The third reason you shouldn't rely on margins of error is that they only take into account errors caused by random sampling -- that is, errors caused solely by the fact that only a sample of voters are being polled, rather than the entire voting population. The margin of error doesn't take into account any other kind of errors. One kind of error is bad poll design -- for example, assuming that `favourite politician' is the same thing as `preferred prime minister', when it's not. Another source of error can be a flawed method of obtaining the sample -- not everyone has a telephone, for example, and not all of those who give their opinion in a poll will bother to vote. You can see such non-sampling errors at work in the comparison between the TV1 and TV3 polls -- such disparities between polls, which the margins of error are too small to explain, occur far too often to be explained by the confidence level either; so there must be some other, non-sampling, errors occurring.

But the public tends not to care about such statistical problems. And that's a shame. Because while public opinion polls are more shonky than they're made out to be by the news media, the public is increasingly relying on them to determine their own opinions and actions.

I remember being highly amused when Jenny Shipley took over Jim Bolger's job as leader of the National Party, because support for her in the preferred-prime-minister stakes shot up, while support for Jim Bolger plummeted. Why? In theory, the leadership change shouldn't have made any difference -- whether a particular person actually had the job or not should not have affected whether people actually wanted them to have the job, but it did.

This isn't the pollsters' fault, to be sure, but rather a tendency for people to want to `back a winner'. No doubt there are dozens of New Zealanders who would make better prime ministers than the usual suspects who appear in the preferred-prime-minister polls, but people don't bother giving their true opinion about this to the pollsters, because they `know' (from the results of previous polls) that it won't matter -- so they restrict their choice to current Members of Parliament, or even only to current front-benchers on each side of the House.

I often wonder if the same effect applies to political parties as a whole.
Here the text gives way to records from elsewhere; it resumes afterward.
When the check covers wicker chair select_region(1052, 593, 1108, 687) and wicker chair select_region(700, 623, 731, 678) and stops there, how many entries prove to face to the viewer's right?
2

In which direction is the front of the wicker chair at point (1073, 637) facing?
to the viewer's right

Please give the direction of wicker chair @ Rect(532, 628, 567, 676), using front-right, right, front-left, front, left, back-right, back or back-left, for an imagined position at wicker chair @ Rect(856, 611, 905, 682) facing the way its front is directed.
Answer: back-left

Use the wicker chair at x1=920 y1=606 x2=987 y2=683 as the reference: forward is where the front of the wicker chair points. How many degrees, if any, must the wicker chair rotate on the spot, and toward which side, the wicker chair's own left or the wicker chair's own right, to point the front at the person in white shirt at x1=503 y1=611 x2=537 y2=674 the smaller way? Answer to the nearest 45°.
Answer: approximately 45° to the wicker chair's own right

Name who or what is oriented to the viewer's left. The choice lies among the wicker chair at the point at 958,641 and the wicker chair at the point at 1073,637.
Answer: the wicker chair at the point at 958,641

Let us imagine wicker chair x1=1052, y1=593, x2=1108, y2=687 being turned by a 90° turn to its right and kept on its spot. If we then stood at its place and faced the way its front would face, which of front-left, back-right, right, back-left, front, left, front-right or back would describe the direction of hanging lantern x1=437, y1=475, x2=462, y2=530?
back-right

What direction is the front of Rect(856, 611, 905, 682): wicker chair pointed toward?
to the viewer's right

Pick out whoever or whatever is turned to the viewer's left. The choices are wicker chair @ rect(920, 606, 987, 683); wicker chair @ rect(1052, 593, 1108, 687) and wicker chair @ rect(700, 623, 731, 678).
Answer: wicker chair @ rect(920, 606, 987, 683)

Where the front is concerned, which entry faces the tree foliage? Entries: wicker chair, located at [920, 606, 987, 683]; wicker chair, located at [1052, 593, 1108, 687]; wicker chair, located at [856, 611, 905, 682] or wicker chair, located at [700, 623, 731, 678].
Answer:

How much larger would support have been for the Christian Coalition at the 1996 election, for example, if people hadn't been told by opinion polls that if you supported that party, you ran the risk of `wasting' your vote on a party that might not get into Parliament at all? (ACT can't be used as a counterexample for this theory: voters knew that ACT was very likely to be in Parliament anyway, thanks to Richard Prebble's electorate seat, but Christian Heritage had to make it on the party vote or not at all.)

It is for this reason that I think that political polls are anti-democratic -- too often they present results as a fait accompli, and act as barriers to entry for small political parties; in a vicious cycle, the polls persuade the voters that the parties are not worth voting for, which in turn gives the parties low poll ratings.

Any attempt to muzzle political pollsters would, I guess, be vigorously opposed as an infringement of their freedom of speech. So, it seems that the problem of polls skewing the democratic process is a problem that we'll just have to live with -- until, perhaps, the polls start becoming so inaccurate that we stop paying any attention to them at all.